Prior approved CRISPR therapies required removing a patient’s cells, editing them in a laboratory, and returning them. Lonvoguran-ziclumeran uses lipid nanoparticles to deliver the CRISPR components directly into hepatocytes via a standard intravenous infusion. This approach avoids per-patient cell manufacturing and specialized apheresis equipment. The six-month efficacy window used in HAELO matches the duration regulators requested for measuring attack reduction.

Competitive implications

The result supplies the first large-scale evidence that in-vivo CRISPR editing can reach its target organ and produce a measurable clinical effect. Companies whose pipelines remain centered on ex-vivo editing now confront a concrete alternative. Whether CRISPR Therapeutics, Editas Medicine, or Beam Therapeutics accelerate their own in-vivo programs, form partnerships, or maintain current strategies will be visible in pipeline updates and capital-allocation disclosures over the next two years.

Next candidates

Intellia’s NTLA-2001 program for transthyretin amyloidosis already holds RMAT designation. Other liver-targeted monogenic indications under consideration for in-vivo editing include hemophilia B and phenylketonuria. The regulatory experience gained from the lonvoguran-ziclumeran rolling BLA may shorten timelines for subsequent programs if the FDA continues to accept similar endpoints and submission formats.

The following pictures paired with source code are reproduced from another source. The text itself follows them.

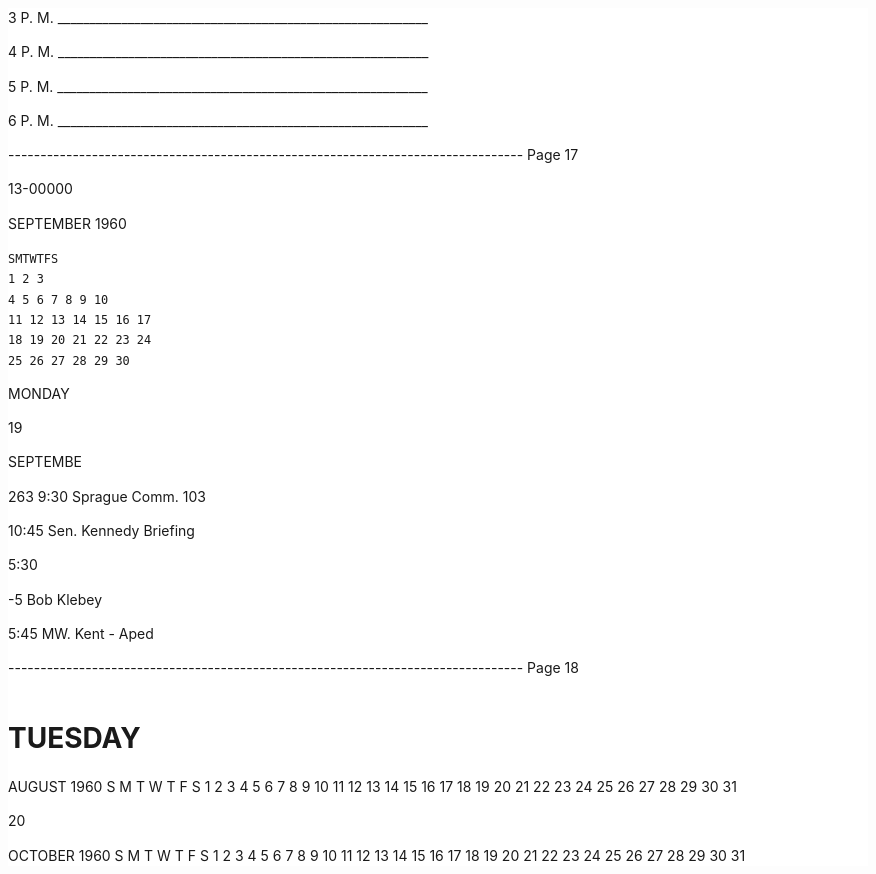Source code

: 3 P. M. __________________________________________________________

4 P. M. __________________________________________________________

5 P. M. __________________________________________________________

6 P. M. __________________________________________________________


-------------------------------------------------------------------------------- Page 17

13-00000


SEPTEMBER 1960
```
SMTWTFS
1 2 3
4 5 6 7 8 9 10
11 12 13 14 15 16 17
18 19 20 21 22 23 24
25 26 27 28 29 30
```

MONDAY

19

SEPTEMBE

263 9:30 Sprague Comm. 103

10:45 Sen. Kennedy Briefing

5:30

-5 Bob Klebey

5:45 MW. Kent - Aped


-------------------------------------------------------------------------------- Page 18

# TUESDAY

AUGUST 1960
S M T W T F S
1 2 3 4 5 6
7 8 9 10 11 12 13
14 15 16 17 18 19 20
21 22 23 24 25 26 27
28 29 30 31

20

OCTOBER 1960
S M T W T F S
1
2 3 4 5 6 7 8
9 10 11 12 13 14 15
16 17 18 19 20 21 22
23 24 25 26 27 28 29
30 31
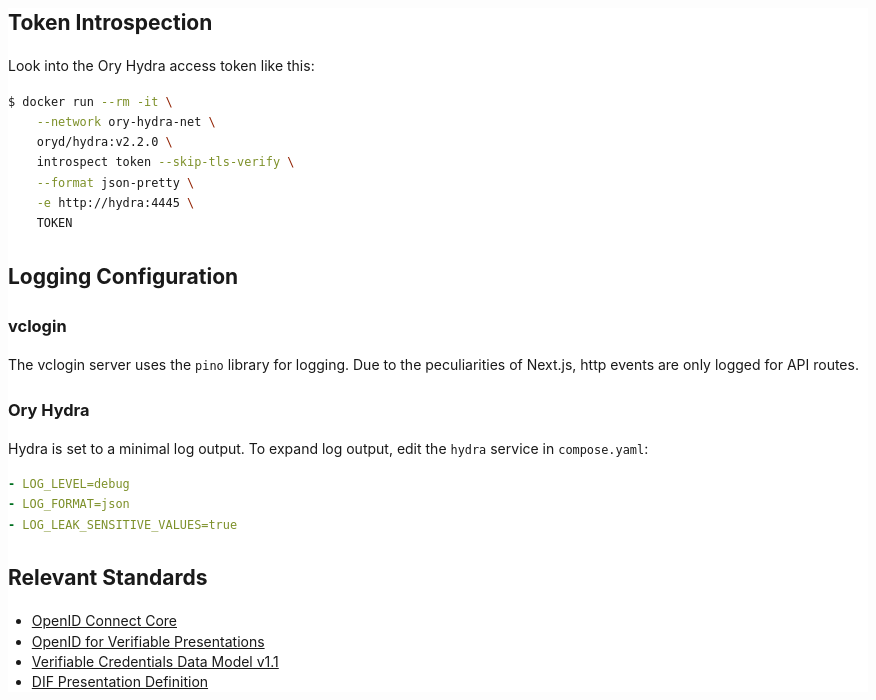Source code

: ## Token Introspection

Look into the Ory Hydra access token like this:

```bash
$ docker run --rm -it \
    --network ory-hydra-net \
    oryd/hydra:v2.2.0 \
    introspect token --skip-tls-verify \
    --format json-pretty \
    -e http://hydra:4445 \
    TOKEN
```

## Logging Configuration

### vclogin

The vclogin server uses the `pino` library for logging. Due to the peculiarities
of Next.js, http events are only logged for API routes.

### Ory Hydra

Hydra is set to a minimal log output. To expand log output, edit the `hydra`
service in `compose.yaml`:

```yaml
- LOG_LEVEL=debug
- LOG_FORMAT=json
- LOG_LEAK_SENSITIVE_VALUES=true
```

## Relevant Standards

- [OpenID Connect Core](https://openid.net/specs/openid-connect-core-1_0.html)
- [OpenID for Verifiable Presentations](https://openid.net/specs/openid-4-verifiable-presentations-1_0-ID2.html)
- [Verifiable Credentials Data Model v1.1](https://www.w3.org/TR/vc-data-model/)
- [DIF Presentation Definition](https://identity.foundation/presentation-exchange/spec/v2.0.0/#presentation-definition)
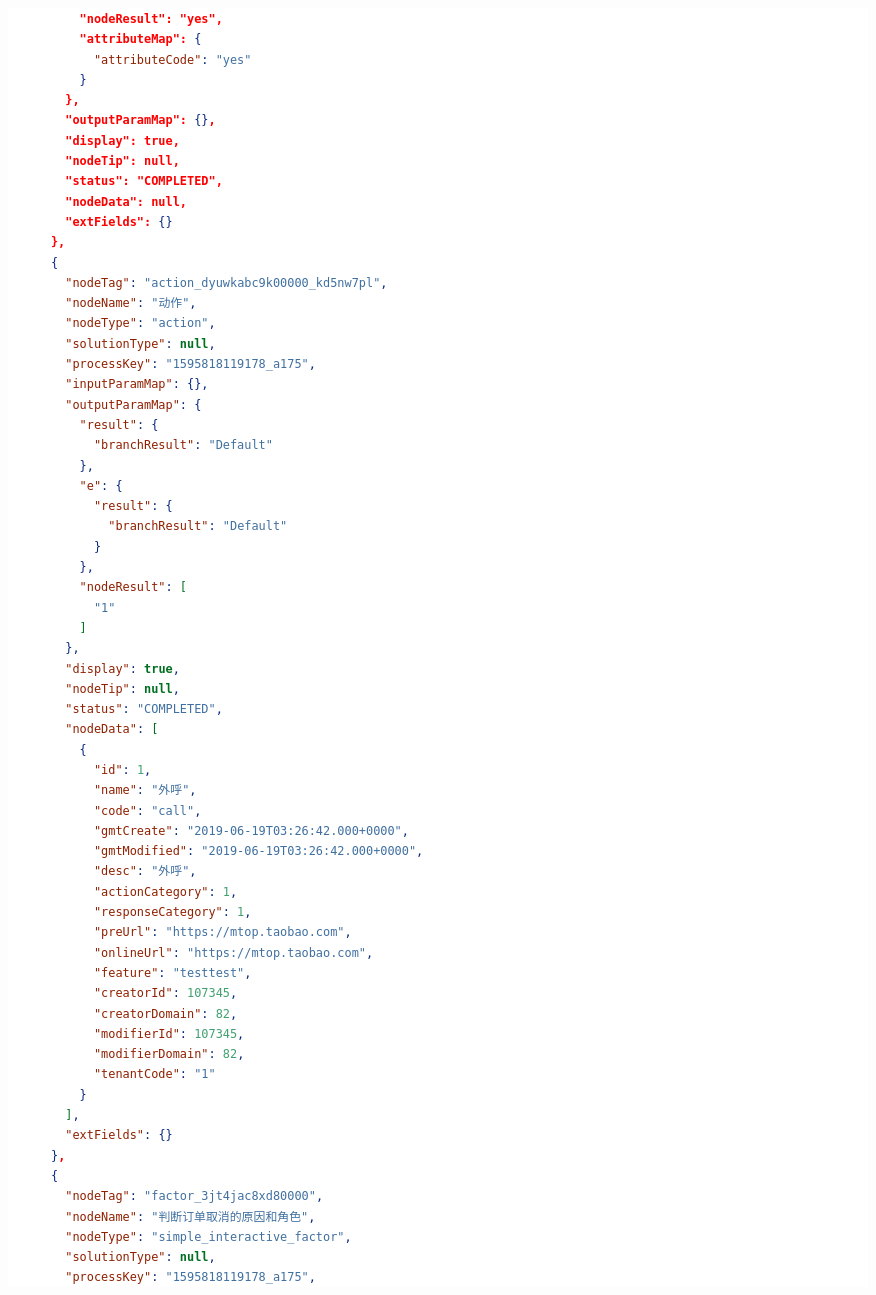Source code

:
```json
          "nodeResult": "yes",
          "attributeMap": {
            "attributeCode": "yes"
          }
        },
        "outputParamMap": {},
        "display": true,
        "nodeTip": null,
        "status": "COMPLETED",
        "nodeData": null,
        "extFields": {}
      },
      {
        "nodeTag": "action_dyuwkabc9k00000_kd5nw7pl",
        "nodeName": "动作",
        "nodeType": "action",
        "solutionType": null,
        "processKey": "1595818119178_a175",
        "inputParamMap": {},
        "outputParamMap": {
          "result": {
            "branchResult": "Default"
          },
          "e": {
            "result": {
              "branchResult": "Default"
            }
          },
          "nodeResult": [
            "1"
          ]
        },
        "display": true,
        "nodeTip": null,
        "status": "COMPLETED",
        "nodeData": [
          {
            "id": 1,
            "name": "外呼",
            "code": "call",
            "gmtCreate": "2019-06-19T03:26:42.000+0000",
            "gmtModified": "2019-06-19T03:26:42.000+0000",
            "desc": "外呼",
            "actionCategory": 1,
            "responseCategory": 1,
            "preUrl": "https://mtop.taobao.com",
            "onlineUrl": "https://mtop.taobao.com",
            "feature": "testtest",
            "creatorId": 107345,
            "creatorDomain": 82,
            "modifierId": 107345,
            "modifierDomain": 82,
            "tenantCode": "1"
          }
        ],
        "extFields": {}
      },
      {
        "nodeTag": "factor_3jt4jac8xd80000",
        "nodeName": "判断订单取消的原因和角色",
        "nodeType": "simple_interactive_factor",
        "solutionType": null,
        "processKey": "1595818119178_a175",
```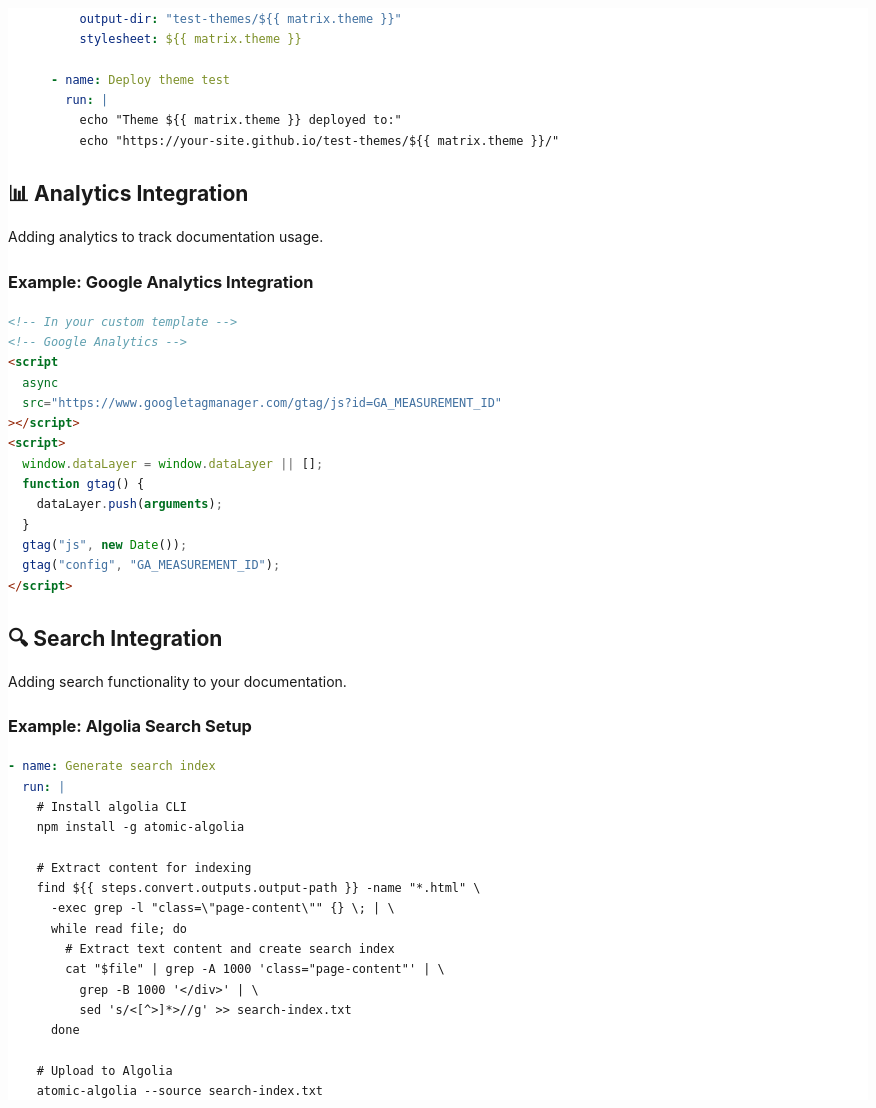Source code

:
 ```yaml
          output-dir: "test-themes/${{ matrix.theme }}"
          stylesheet: ${{ matrix.theme }}

      - name: Deploy theme test
        run: |
          echo "Theme ${{ matrix.theme }} deployed to:"
          echo "https://your-site.github.io/test-themes/${{ matrix.theme }}/"
```

## 📊 Analytics Integration

Adding analytics to track documentation usage.

### Example: Google Analytics Integration

```html
<!-- In your custom template -->
<!-- Google Analytics -->
<script
  async
  src="https://www.googletagmanager.com/gtag/js?id=GA_MEASUREMENT_ID"
></script>
<script>
  window.dataLayer = window.dataLayer || [];
  function gtag() {
    dataLayer.push(arguments);
  }
  gtag("js", new Date());
  gtag("config", "GA_MEASUREMENT_ID");
</script>
```

## 🔍 Search Integration

Adding search functionality to your documentation.

### Example: Algolia Search Setup

```yaml
- name: Generate search index
  run: |
    # Install algolia CLI
    npm install -g atomic-algolia

    # Extract content for indexing
    find ${{ steps.convert.outputs.output-path }} -name "*.html" \
      -exec grep -l "class=\"page-content\"" {} \; | \
      while read file; do
        # Extract text content and create search index
        cat "$file" | grep -A 1000 'class="page-content"' | \
          grep -B 1000 '</div>' | \
          sed 's/<[^>]*>//g' >> search-index.txt
      done

    # Upload to Algolia
    atomic-algolia --source search-index.txt
```
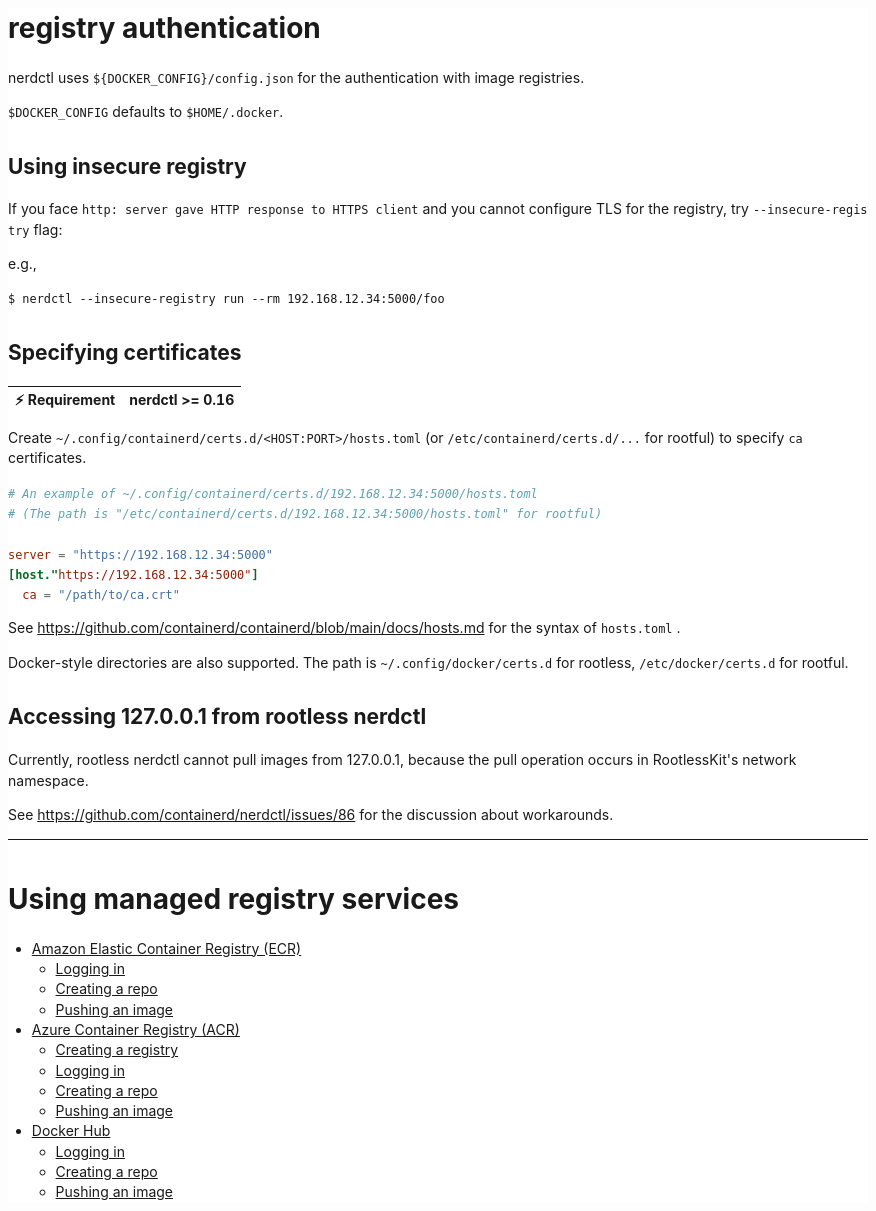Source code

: # registry authentication

nerdctl uses `${DOCKER_CONFIG}/config.json` for the authentication with image registries.

`$DOCKER_CONFIG` defaults to `$HOME/.docker`.

## Using insecure registry

If you face `http: server gave HTTP response to HTTPS client` and you cannot configure TLS for the registry, try `--insecure-registry` flag:

e.g.,
```console
$ nerdctl --insecure-registry run --rm 192.168.12.34:5000/foo
```

## Specifying certificates


| :zap: Requirement | nerdctl >= 0.16 |
|-------------------|-----------------|


Create `~/.config/containerd/certs.d/<HOST:PORT>/hosts.toml` (or `/etc/containerd/certs.d/...` for rootful) to specify `ca` certificates.

```toml
# An example of ~/.config/containerd/certs.d/192.168.12.34:5000/hosts.toml
# (The path is "/etc/containerd/certs.d/192.168.12.34:5000/hosts.toml" for rootful)

server = "https://192.168.12.34:5000"
[host."https://192.168.12.34:5000"]
  ca = "/path/to/ca.crt"
```

See https://github.com/containerd/containerd/blob/main/docs/hosts.md for the syntax of `hosts.toml` .

Docker-style directories are also supported.
The path is `~/.config/docker/certs.d` for rootless, `/etc/docker/certs.d` for rootful.

## Accessing 127.0.0.1 from rootless nerdctl

Currently, rootless nerdctl cannot pull images from 127.0.0.1, because
the pull operation occurs in RootlessKit's network namespace.

See https://github.com/containerd/nerdctl/issues/86 for the discussion about workarounds.

- - -

# Using managed registry services



- [Amazon Elastic Container Registry (ECR)](#amazon-elastic-container-registry-ecr)
  - [Logging in](#logging-in)
  - [Creating a repo](#creating-a-repo)
  - [Pushing an image](#pushing-an-image)
- [Azure Container Registry (ACR)](#azure-container-registry-acr)
  - [Creating a registry](#creating-a-registry)
  - [Logging in](#logging-in-1)
  - [Creating a repo](#creating-a-repo-1)
  - [Pushing an image](#pushing-an-image-1)
- [Docker Hub](#docker-hub)
  - [Logging in](#logging-in-2)
  - [Creating a repo](#creating-a-repo-2)
  - [Pushing an image](#pushing-an-image-2)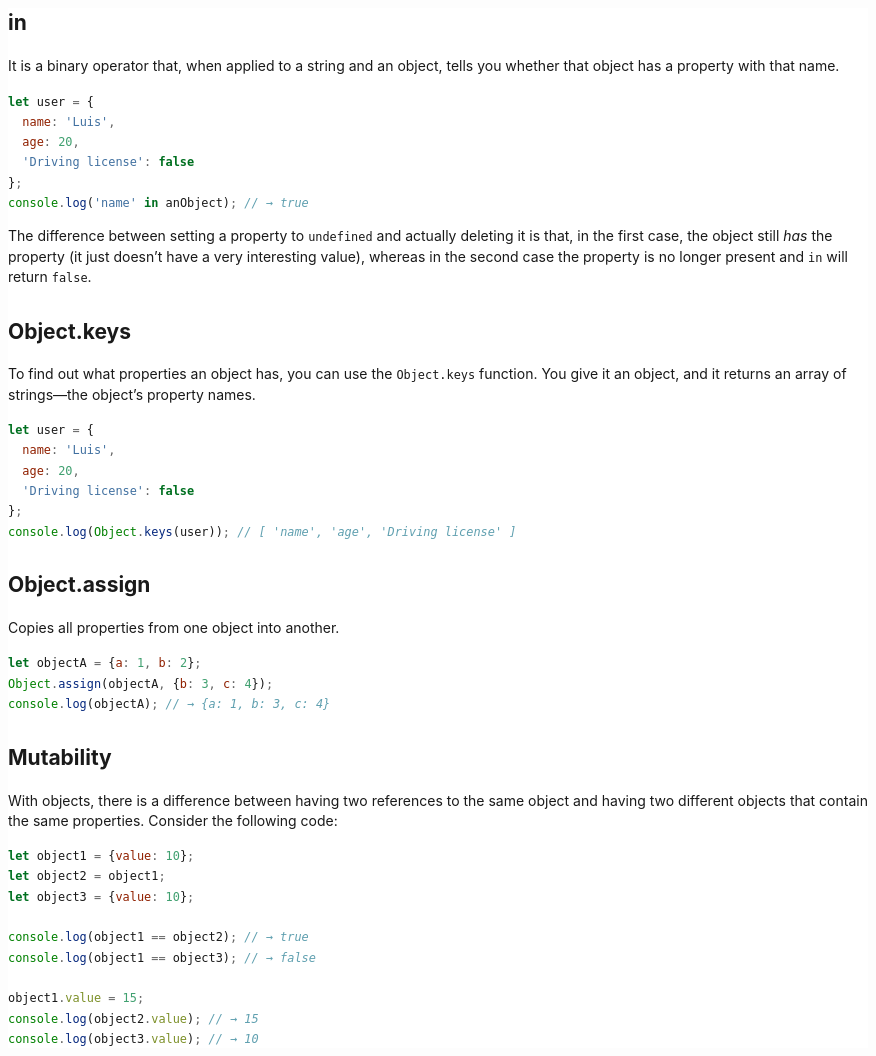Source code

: ## in

It is a binary operator that, when applied to a string and an object, tells you whether that object has a property with that name.

```js
let user = {
  name: 'Luis',
  age: 20,
  'Driving license': false
};
console.log('name' in anObject); // → true
```

The difference between setting a property to `undefined` and actually deleting it is that, in the first case, the object still *has* the property (it just doesn’t have a very interesting value), whereas in the second case the property is no longer present and `in` will return `false`.

## Object.keys

To find out what properties an object has, you can use the `Object.keys` function. You give it an object, and it returns an array of strings—the object’s property names.

```js
let user = {
  name: 'Luis',
  age: 20,
  'Driving license': false
};
console.log(Object.keys(user)); // [ 'name', 'age', 'Driving license' ]
```

## Object.assign

Copies all properties from one object into another.

```js
let objectA = {a: 1, b: 2};
Object.assign(objectA, {b: 3, c: 4});
console.log(objectA); // → {a: 1, b: 3, c: 4}
```

## Mutability

With objects, there is a difference between having two references to the same object and having two different objects that contain the same properties. Consider the following code:

```jsx
let object1 = {value: 10};
let object2 = object1;
let object3 = {value: 10};

console.log(object1 == object2); // → true
console.log(object1 == object3); // → false

object1.value = 15;
console.log(object2.value); // → 15
console.log(object3.value); // → 10
```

Cost and access considerations

Hereditary angioedema patients currently rely on daily or on-demand therapies whose cumulative cost can reach six figures annually. A one-time infusion that removes both attack risk and chronic medication would shift the cost structure to an upfront payment, potentially offset by outcomes-based arrangements. Intellia has not disclosed pricing.

The HAELO trial demonstrates that in-vivo CRISPR editing can be executed at Phase 3 scale. Whether the approach expands to additional indications will depend on longer-term durability data and payer negotiations that have not yet occurred.